#### Exercise material
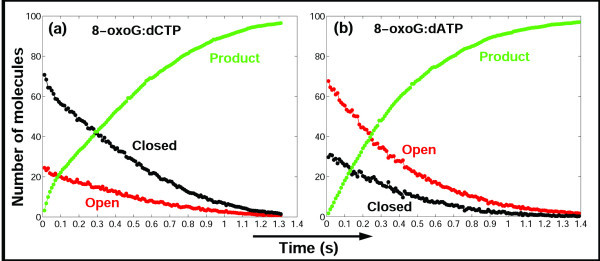
Simulation results based on the network models. The mean trajectories of the match (a) and mismatch (b) 8-oxoG systems obtained from 100 independent simulations with STOCKS [36]. The red, black, and green curves describe the evolution of the open, closed, and chemical product species, respectively.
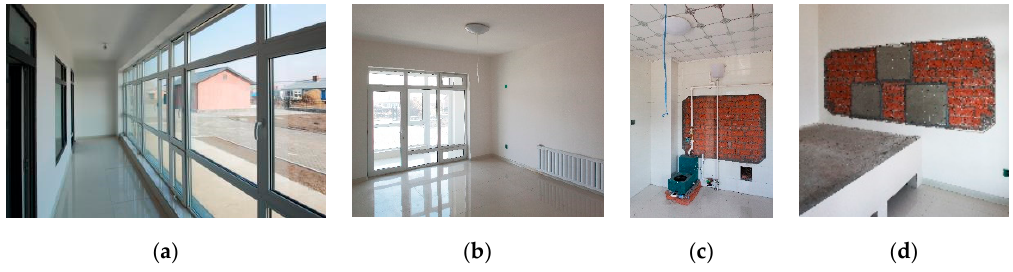
Figure 16. Inside views of the demonstration house. ( a ) Sunroom; ( b ) living room; ( c ).heating system; ( d ) phase change heat storage device in the firewall.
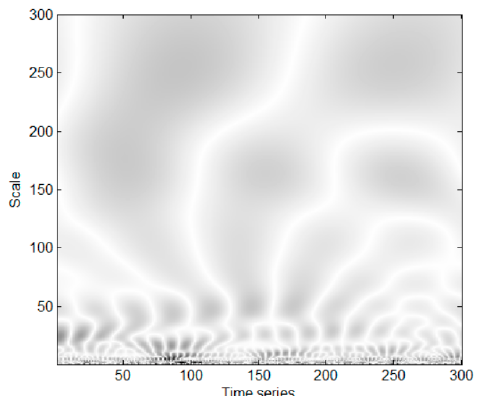
Figure 2. Continuous Wavelet Transform Scalogram (CWTS) of a ball fault bearing signal. The darker pixels correspond to larger wavelet coefficients.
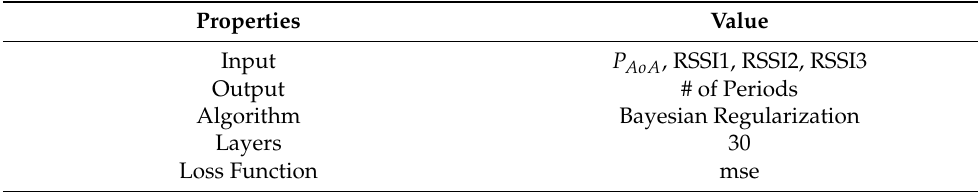
Table 2. Properties of ANN.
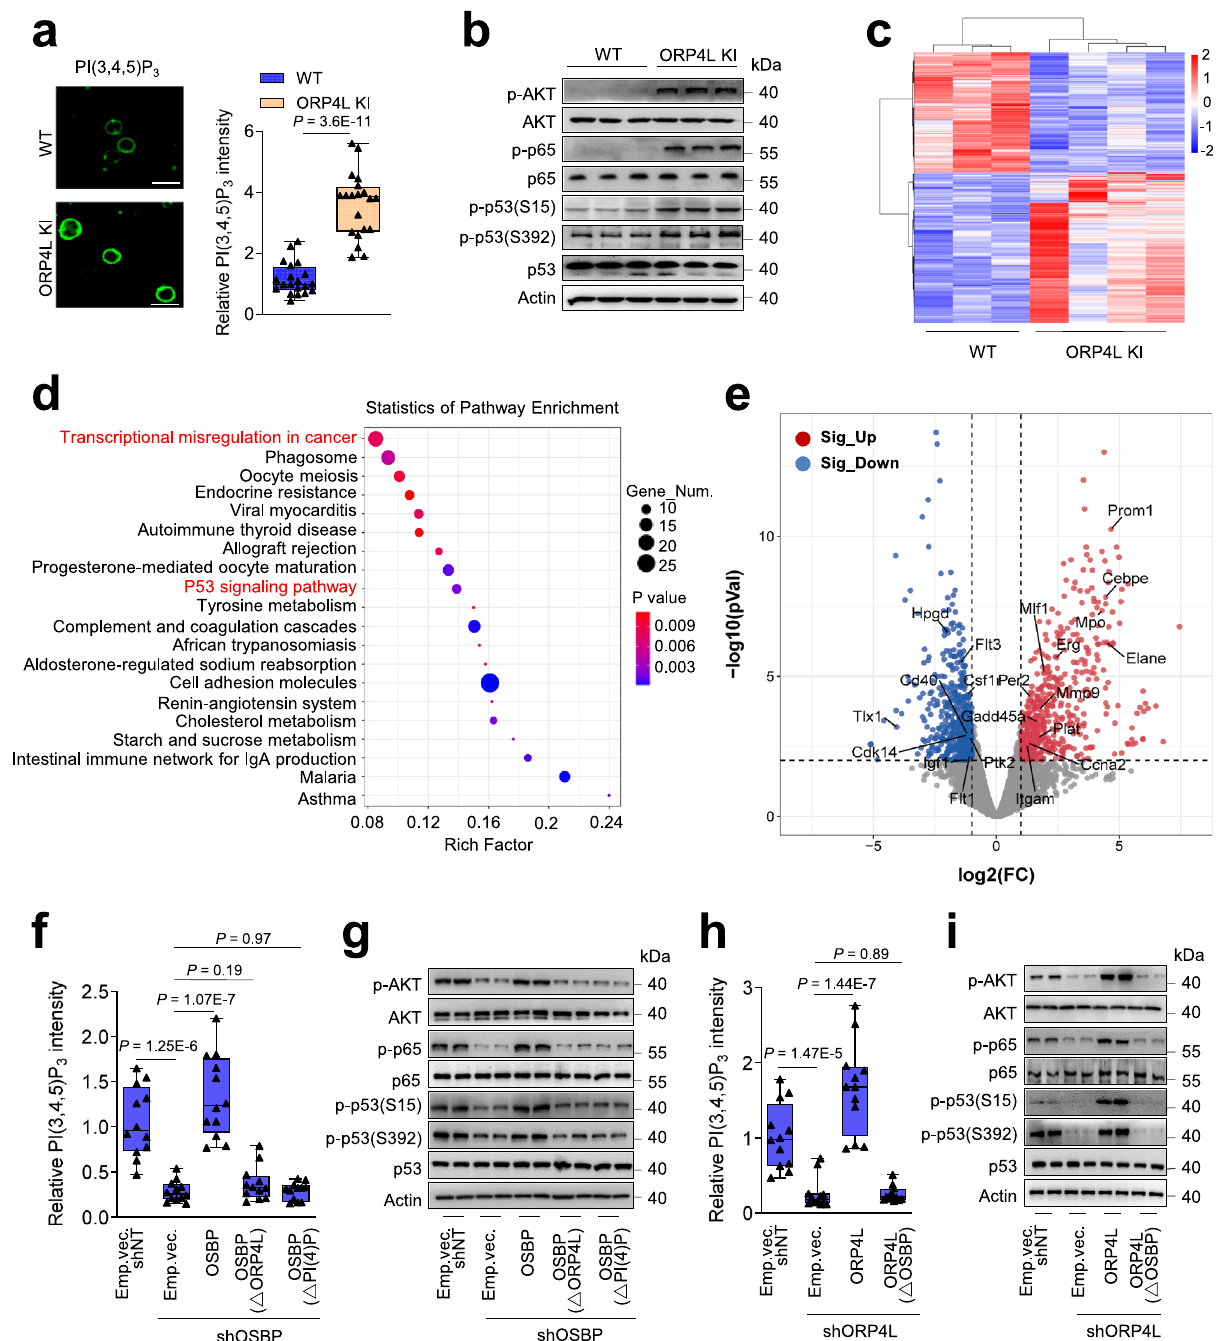
Fig.5|ORP4LenhancesPI(3,4,5)P 3 generationandAKTactivation.a PI(3,4,5)P 3 contentsinT-cellsofORP4LKIandlittermatewild-typemice.Scalebar,10 μ m.The right panels indicate quantitation of relative fl uorescence intensity. Black triangles present in dividual data points for n =20 cells from one mouse. b Phosphorylated AKT, p65 and p53 levels in T-cells of ORP4L KI and littermate wild-type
########
Task description: Reproduce only the lines running from the beginning of the entries above to the line holding "Figure 2. Continuous", inclusive. Pictures stay out of the copy.

Task solution:
Simulation results based on the network models. The mean trajectories of the match (a) and mismatch (b) 8-oxoG systems obtained from 100 independent simulations with STOCKS [36]. The red, black, and green curves describe the evolution of the open, closed, and chemical product species, respectively.
Figure 16. Inside views of the demonstration house. ( a ) Sunroom; ( b ) living room; ( c ).heating system; ( d ) phase change heat storage device in the firewall.
Figure 2. Continuous Wavelet Transform Scalogram (CWTS) of a ball fault bearing signal. The darker pixels correspond to larger wavelet coefficients.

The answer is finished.